What a couple of years it’s been for retail! Firstly, the pandemic drove everyone online and changed consumer spending behaviours massively. Then, just as the sector was beginning to return to a level of pre-pandemic normality, the cost of living has struck in full force. Now, new figures from the Centre for Retail Research have brought to light the effect all of this has truly had, seeing that some 15,000 stores are expected to close this year.
Suddenly, household budgets are stretched even more thinly and retailers have seen a drop in customer spending on non-essential items. With the cost of living crisis showing no sign of easing in the short-term, consumers are understandably more cautious with their spending.
Of course, these new pressures are impacting all retailers of all types which makes competition high within the sector as the battle for customers continues. This means retailers are all searching for the edge which will differentiate them from the rest; one key way to do this is tap into the huge amounts of data they hold, helping them make more informed commercial decisions and better target their customers.
To gain insight into how retailers are using their data, Cynozure decided to take a closer look in our latest Data Strategy Benchmark Report. This study surveyed people from not just retail, but also leaders in other industries including financial services, leisure and entertainment and the charity sector, to help identify some of the factors preventing organisations from fully embracing data.
One of the main findings from the report was that improving data usage is one of the best steps an organisation can take to boost its competitiveness and commercial decision-making. Acknowledgment of the benefits of utilising data is becoming increasingly widespread within organisations as 60% of all UK organisations want to improve their usage of data.

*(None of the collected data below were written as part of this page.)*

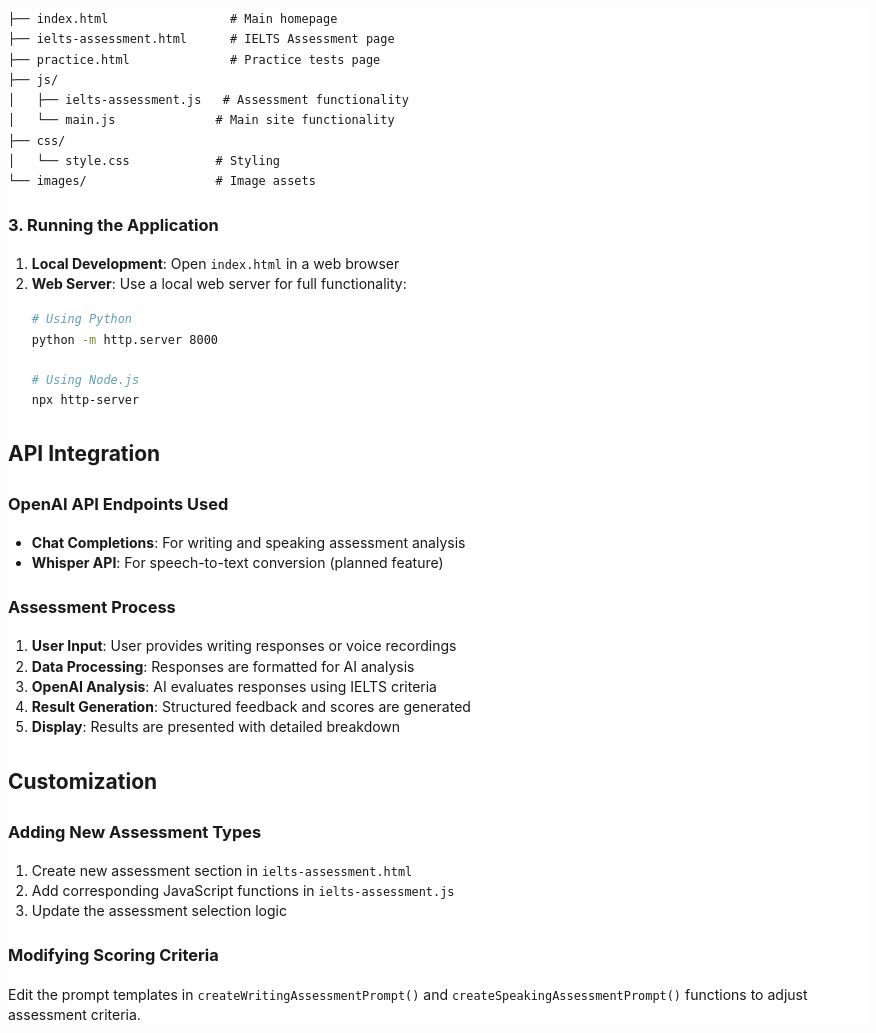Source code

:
 ```
├── index.html                 # Main homepage
├── ielts-assessment.html      # IELTS Assessment page
├── practice.html              # Practice tests page
├── js/
│   ├── ielts-assessment.js   # Assessment functionality
│   └── main.js              # Main site functionality
├── css/
│   └── style.css            # Styling
└── images/                  # Image assets
```

### 3. Running the Application

1. **Local Development**: Open `index.html` in a web browser
2. **Web Server**: Use a local web server for full functionality:
   ```bash
   # Using Python
   python -m http.server 8000
   
   # Using Node.js
   npx http-server
   ```

## API Integration

### OpenAI API Endpoints Used

- **Chat Completions**: For writing and speaking assessment analysis
- **Whisper API**: For speech-to-text conversion (planned feature)

### Assessment Process

1. **User Input**: User provides writing responses or voice recordings
2. **Data Processing**: Responses are formatted for AI analysis
3. **OpenAI Analysis**: AI evaluates responses using IELTS criteria
4. **Result Generation**: Structured feedback and scores are generated
5. **Display**: Results are presented with detailed breakdown

## Customization

### Adding New Assessment Types

1. Create new assessment section in `ielts-assessment.html`
2. Add corresponding JavaScript functions in `ielts-assessment.js`
3. Update the assessment selection logic

### Modifying Scoring Criteria

Edit the prompt templates in `createWritingAssessmentPrompt()` and `createSpeakingAssessmentPrompt()` functions to adjust assessment criteria.
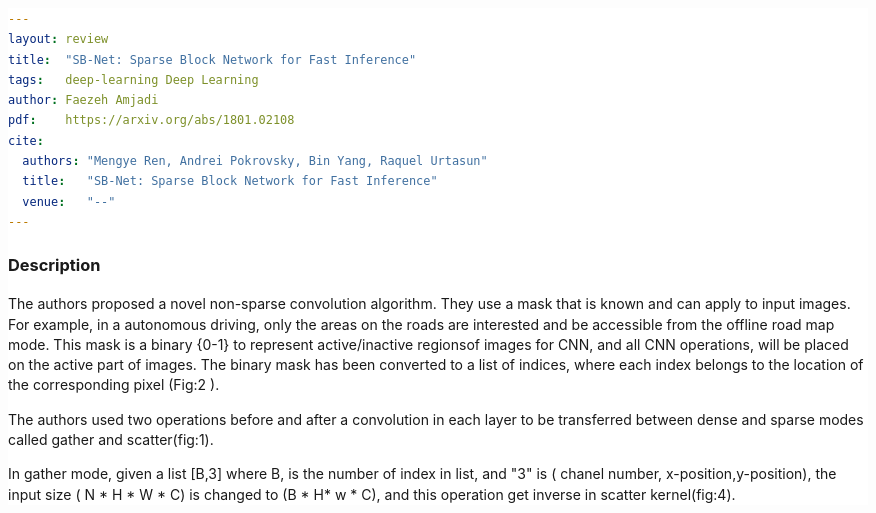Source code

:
 ```yaml
---
layout: review
title:  "SB-Net: Sparse Block Network for Fast Inference"
tags:   deep-learning Deep Learning
author: Faezeh Amjadi
pdf:    https://arxiv.org/abs/1801.02108   
cite:
  authors: "Mengye Ren, Andrei Pokrovsky, Bin Yang, Raquel Urtasun"
  title:   "SB-Net: Sparse Block Network for Fast Inference"
  venue:   "--"
---
```


### Description

The authors proposed a novel non-sparse convolution algorithm. They use a mask that is known and can apply to input images. For example, in a autonomous driving, only the areas on the roads are interested and be accessible from the offline road map mode. This mask is a binary {0-1} to represent active/inactive  regionsof images for CNN, and all CNN operations, will be placed on the active part of images. The binary mask has been converted to a list of indices, where each index belongs to the location of the corresponding pixel (Fig:2 ).  

The authors used two operations before and after a convolution in each layer to be transferred between dense and sparse modes called gather and scatter(fig:1). 

In gather mode, given a list \[B,3\] where B, is the number of index in list, and "3" is ( chanel number, x-position,y-position), the input size ( N * H * W * C) is changed to (B * H* w * C), and this operation get inverse in scatter kernel(fig:4).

However, there’s a long way to go yet. Despite the majority of organisations aiming to improve data usage, there’s been a concerning decline in confidence in their data strategies – particularly in retail. Having a clearly defined data strategy can provide insights that help guide more accurate, faster decisions, allow for the streamlining of operations, improve productivity, and enhance customer service. All of which are vital to business growth.
In the first edition of our report, the retail sector was the best performing in almost every area of data management and implementation; however, this time round, the retail sector had the most scope for improvement. Overall, retail saw a huge drop in confidence in data amongst its leaders.

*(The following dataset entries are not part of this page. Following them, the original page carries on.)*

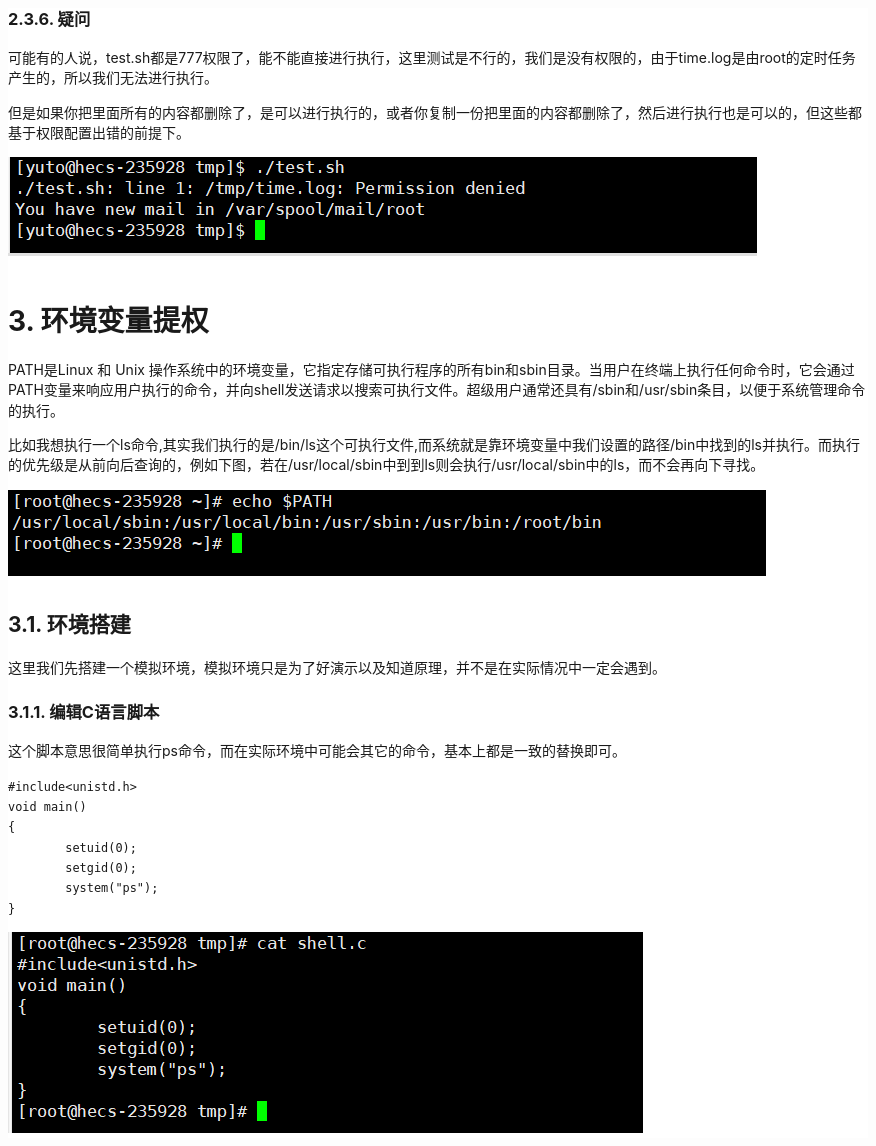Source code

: ### 2.3.6. 疑问

可能有的人说，test.sh都是777权限了，能不能直接进行执行，这里测试是不行的，我们是没有权限的，由于time.log是由root的定时任务产生的，所以我们无法进行执行。

但是如果你把里面所有的内容都删除了，是可以进行执行的，或者你复制一份把里面的内容都删除了，然后进行执行也是可以的，但这些都基于权限配置出错的前提下。

![image-20230405080418785](assets/wv7MlQpt1a3UePO.png)

# 3. 环境变量提权

PATH是Linux 和 Unix  操作系统中的环境变量，它指定存储可执行程序的所有bin和sbin目录。当用户在终端上执行任何命令时，它会通过PATH变量来响应用户执行的命令，并向shell发送请求以搜索可执行文件。超级用户通常还具有/sbin和/usr/sbin条目，以便于系统管理命令的执行。

比如我想执行一个ls命令,其实我们执行的是/bin/ls这个可执行文件,而系统就是靠环境变量中我们设置的路径/bin中找到的ls并执行。而执行的优先级是从前向后查询的，例如下图，若在/usr/local/sbin中到到ls则会执行/usr/local/sbin中的ls，而不会再向下寻找。

![image-20230405092745458](assets/2HqGcAV47Xew6RE.png)

## 3.1. 环境搭建

这里我们先搭建一个模拟环境，模拟环境只是为了好演示以及知道原理，并不是在实际情况中一定会遇到。

### 3.1.1. 编辑C语言脚本

这个脚本意思很简单执行ps命令，而在实际环境中可能会其它的命令，基本上都是一致的替换即可。

```
#include<unistd.h>
void main()
{
        setuid(0);
        setgid(0);
        system("ps");
}
```

![image-20230405093211946](assets/nj2h3vCcza168tQ.png)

Looking at some of the factors that combine to provide the overall score highlights more specific findings around data management and usage in retail.
The scorecard asked leaders to evaluate whether a retailer’s data initiatives were aligned with business outcomes to provide greater clarity. This is vital if a retailer is going to meet its goals and targets by implementing improved data-based decisions. The retail sectors lower performance here is likely a result of the larger industry-wide struggles retailers have faced over the last 12 months. Given the hugely competitive market and reduced consumer spending, it may be that focus has been diverted away from implementing a data strategy and towards more immediate, everyday operational concerns.

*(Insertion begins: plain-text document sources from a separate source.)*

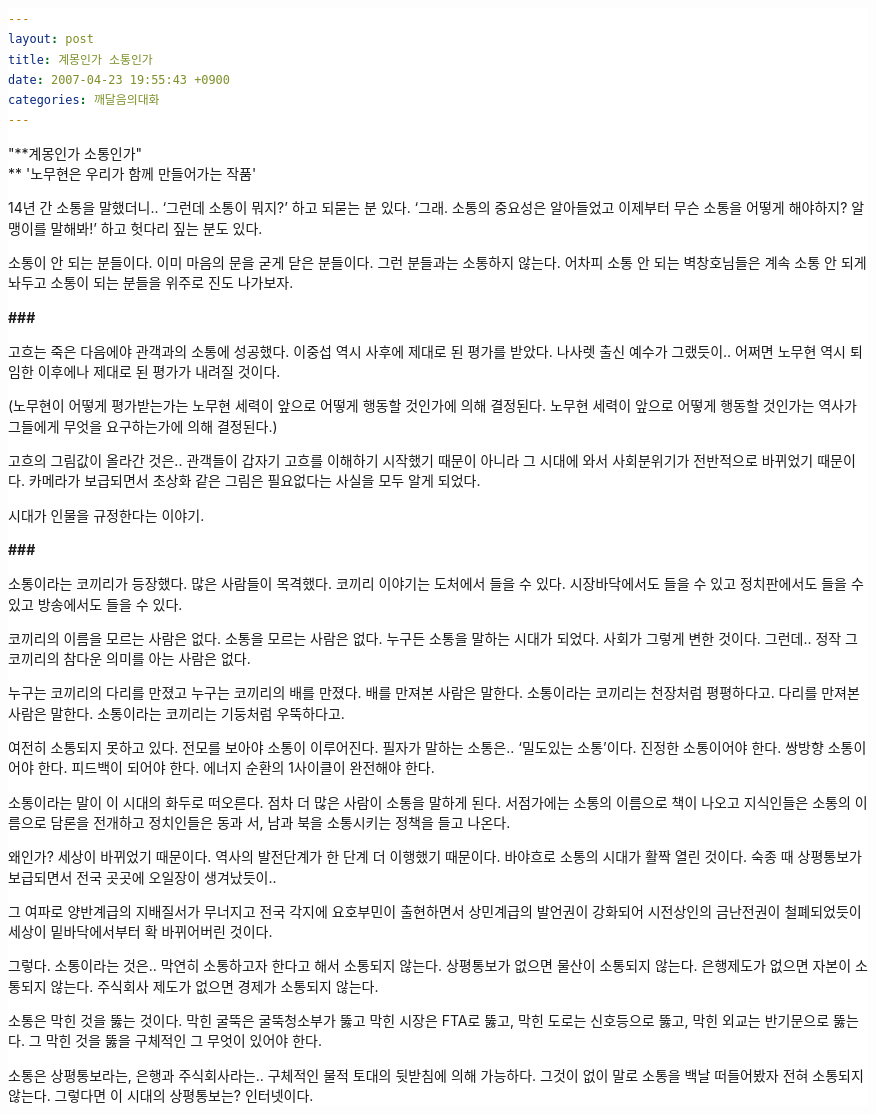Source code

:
 ```yaml
---
layout: post
title: 계몽인가 소통인가
date: 2007-04-23 19:55:43 +0900
categories: 깨달음의대화
---
```

"**계몽인가 소통인가"  
** '노무현은 우리가 함께 만들어가는 작품'

14년 간 소통을 말했더니.. ‘그런데 소통이 뭐지?’ 하고 되묻는 분 있다. ‘그래. 소통의 중요성은 알아들었고 이제부터 무슨 소통을 어떻게 해야하지? 알맹이를 말해봐!’ 하고 헛다리 짚는 분도 있다. 

소통이 안 되는 분들이다. 이미 마음의 문을 굳게 닫은 분들이다. 그런 분들과는 소통하지 않는다. 어차피 소통 안 되는 벽창호님들은 계속 소통 안 되게 놔두고 소통이 되는 분들을 위주로 진도 나가보자.

**###**

고흐는 죽은 다음에야 관객과의 소통에 성공했다. 이중섭 역시 사후에 제대로 된 평가를 받았다. 나사렛 출신 예수가 그랬듯이.. 어쩌면 노무현 역시 퇴임한 이후에나 제대로 된 평가가 내려질 것이다. 

(노무현이 어떻게 평가받는가는 노무현 세력이 앞으로 어떻게 행동할 것인가에 의해 결정된다. 노무현 세력이 앞으로 어떻게 행동할 것인가는 역사가 그들에게 무엇을 요구하는가에 의해 결정된다.)

고흐의 그림값이 올라간 것은.. 관객들이 갑자기 고흐를 이해하기 시작했기 때문이 아니라 그 시대에 와서 사회분위기가 전반적으로 바뀌었기 때문이다. 카메라가 보급되면서 초상화 같은 그림은 필요없다는 사실을 모두 알게 되었다. 

시대가 인물을 규정한다는 이야기.

**###**

소통이라는 코끼리가 등장했다. 많은 사람들이 목격했다. 코끼리 이야기는 도처에서 들을 수 있다. 시장바닥에서도 들을 수 있고 정치판에서도 들을 수 있고 방송에서도 들을 수 있다. 

코끼리의 이름을 모르는 사람은 없다. 소통을 모르는 사람은 없다. 누구든 소통을 말하는 시대가 되었다. 사회가 그렇게 변한 것이다. 그런데.. 정작 그 코끼리의 참다운 의미를 아는 사람은 없다. 

누구는 코끼리의 다리를 만졌고 누구는 코끼리의 배를 만졌다. 배를 만져본 사람은 말한다. 소통이라는 코끼리는 천장처럼 평평하다고. 다리를 만져본 사람은 말한다. 소통이라는 코끼리는 기둥처럼 우뚝하다고. 

여전히 소통되지 못하고 있다. 전모를 보아야 소통이 이루어진다. 필자가 말하는 소통은.. ‘밀도있는 소통’이다. 진정한 소통이어야 한다. 쌍방향 소통이어야 한다. 피드백이 되어야 한다. 에너지 순환의 1사이클이 완전해야 한다. 

소통이라는 말이 이 시대의 화두로 떠오른다. 점차 더 많은 사람이 소통을 말하게 된다. 서점가에는 소통의 이름으로 책이 나오고 지식인들은 소통의 이름으로 담론을 전개하고 정치인들은 동과 서, 남과 북을 소통시키는 정책을 들고 나온다. 

왜인가? 세상이 바뀌었기 때문이다. 역사의 발전단계가 한 단계 더 이행했기 때문이다. 바야흐로 소통의 시대가 활짝 열린 것이다. 숙종 때 상평통보가 보급되면서 전국 곳곳에 오일장이 생겨났듯이.. 

그 여파로 양반계급의 지배질서가 무너지고 전국 각지에 요호부민이 출현하면서 상민계급의 발언권이 강화되어 시전상인의 금난전권이 철폐되었듯이 세상이 밑바닥에서부터 확 바뀌어버린 것이다. 

그렇다. 소통이라는 것은.. 막연히 소통하고자 한다고 해서 소통되지 않는다. 상평통보가 없으면 물산이 소통되지 않는다. 은행제도가 없으면 자본이 소통되지 않는다. 주식회사 제도가 없으면 경제가 소통되지 않는다.

소통은 막힌 것을 뚫는 것이다. 막힌 굴뚝은 굴뚝청소부가 뚫고 막힌 시장은 FTA로 뚫고, 막힌 도로는 신호등으로 뚫고, 막힌 외교는 반기문으로 뚫는다. 그 막힌 것을 뚫을 구체적인 그 무엇이 있어야 한다. 

소통은 상평통보라는, 은행과 주식회사라는.. 구체적인 물적 토대의 뒷받침에 의해 가능하다. 그것이 없이 말로 소통을 백날 떠들어봤자 전혀 소통되지 않는다. 그렇다면 이 시대의 상평통보는? 인터넷이다.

Another major focus of the study is identifying whether organisations have the correct people and skills in place to leverage its data. The cost of living and reduced consumer spending has impacted retail’s ability to maintain its previous strong work in this area and again, retail had the most opportunity for improvement. Given the challenges of lower spending added to supply chain issues and costs, it’s likely that retailers have held off hiring in areas such as data as it has been viewed as a lower priority. This has led to a shortage of key skills and expertise in the sector at the exact time when retailers need to be utilising the data insights they possess to gain a competitive edge.
Retail is not alone though. The fast-moving consumer goods (FMCG) sector – which wasn’t included in the 2021 report – has entered the data confidence table right at the bottom, so has plenty of scope to benefit from a focus in this area, especially given reduced consumer spending. Like retail, the FMCG sector has faced its fair share of challenges over the last few years, from supply chain issues to reduced consumer spending, and these ongoing factors as well as the pace of change is likely to be hitting industry confidence in data.
The report also highlights the opportunities retailers and other organisations have to build trust in their data strategy and make improved commercial decisions driven by accurate use of their own data. Retailers have access to a wealth of data and – used correctly – it can help improve customer acquisition, understand changing consumer behaviour, improve the delivery proposition by better managing the supply chain, or even improve the product mix to better suit current spending patterns with people shopping little and often.
For retailers, data is one of the most powerful assets at their disposal. But retailers are at risk of failing to maximise the opportunity data presents without an effective data strategy in place to extrapolate the insights needed to inform commercial decision-making. Also, without a robust strategy, far from presenting an opportunity, data can become a burden and difficult to store, maintain or utilise.
With major retailers set to close in the latest blow to highstreets across the UK, and the cost-of-living crisis showing no signs of slowing, 2023 is going to continue to present big challenges for the retail sector. I believe the retailers who fully leverage the assets and insights they possess will be the ones to succeed and truly set themselves apart from their competition.